ConAgra has agreed to push the deadline to July 8, but has said little else about the hedge fund investment. “We welcome shareholder engagement,” ConAgra said in the statement, but the company said it would wait until after its June 30 earnings release before opening discussions with Jana.

Activists typically push for companies to either break up, sell themselves off to someone else, or issue debt or use cash to buyback shares. It’s the type of stuff that is derisively referred to as financial engineering. And Jana has pushed from the start for sales in the past, as was the case with PetSmart, which it took a position in last year. Five months later, the pet retailer was sold to a private equity firm.

But sources familiar with Jana’s thinking on ConAgra say the hedge fund has not made up its mind on whether the company should be split up or sold off. That’s why the hedge fund has recruited food industry veterans to help it operate better. One of the hedge fund’s biggest beefs with the company appears to be the fact that, despite the Ralcorp acquisition, ConAgra doesn’t seem to have a senior executive with experience in the private label business. Last year, ConAgra recruited the former head of Hillshire Brands Sean Connolly to be its new CEO. But Hillshire Brands, like ConAgra, has little experience in private label food.

ConAgra has said it prefers to pay down debt before increasing share buybacks. And the stock, which jumped after the Jana announcement, now trades at 19.5 times earnings. That’s a lower price-earnings multiple than many of its competitors. ConAgra’s earnings aren’t sliding, but they aren’t expected to rise in the next year. Still, even snack company Mondelez (MDLZ), which has had trouble boosting sales and earnings, trades at 23 times this year’s earnings.
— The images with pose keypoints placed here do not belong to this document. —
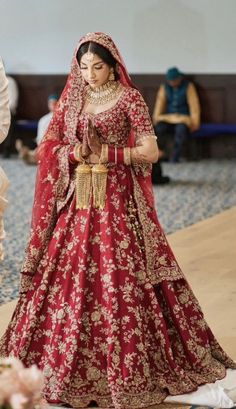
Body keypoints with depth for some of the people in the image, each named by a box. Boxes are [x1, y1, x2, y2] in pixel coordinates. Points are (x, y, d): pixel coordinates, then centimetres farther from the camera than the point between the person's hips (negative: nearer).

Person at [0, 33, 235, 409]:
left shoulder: (129, 99, -3)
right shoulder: (70, 99, 10)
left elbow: (150, 152, -8)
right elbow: (48, 148, 10)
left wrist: (106, 154, -14)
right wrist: (74, 152, -9)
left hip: (117, 201, -4)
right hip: (76, 199, 4)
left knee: (118, 283, -6)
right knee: (68, 281, 3)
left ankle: (127, 369, 3)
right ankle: (63, 361, 13)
But a split up may not help matters much. ConAgra currently has a market cap of nearly $17 billion. When it bought Ralcorp three years about, the food giant paid 11 times operating profits for the private label food manufacturer. ConAgra’s private label business now generates $168 million in profits. If it were to get the same multiple as it did when it was bought by ConAgra, a stretch given the disappointing results of the acquisition, that would give it a value of a little under $2 billion.

That means ConAgra’s two other units, which includes its branded goods as well as its commercial foods business, would have to be worth significantly more than $15 billion to justify a spin-off. Combined, they generate roughly $1.6 billion in operating profits, which gives it an operating earnings multiple of 9.4.

That is a discount to some competitors. General Mills, for instance, trades at an operating earnings multiple of 11. But that company has an operating margin of 17%. That’s far higher than the 14% ConAgra gets in its non-private label business. (Private label margins are a paltry 4%.)

That means even if Jana wants to split up ConAgra, it will have to improve its recipe first.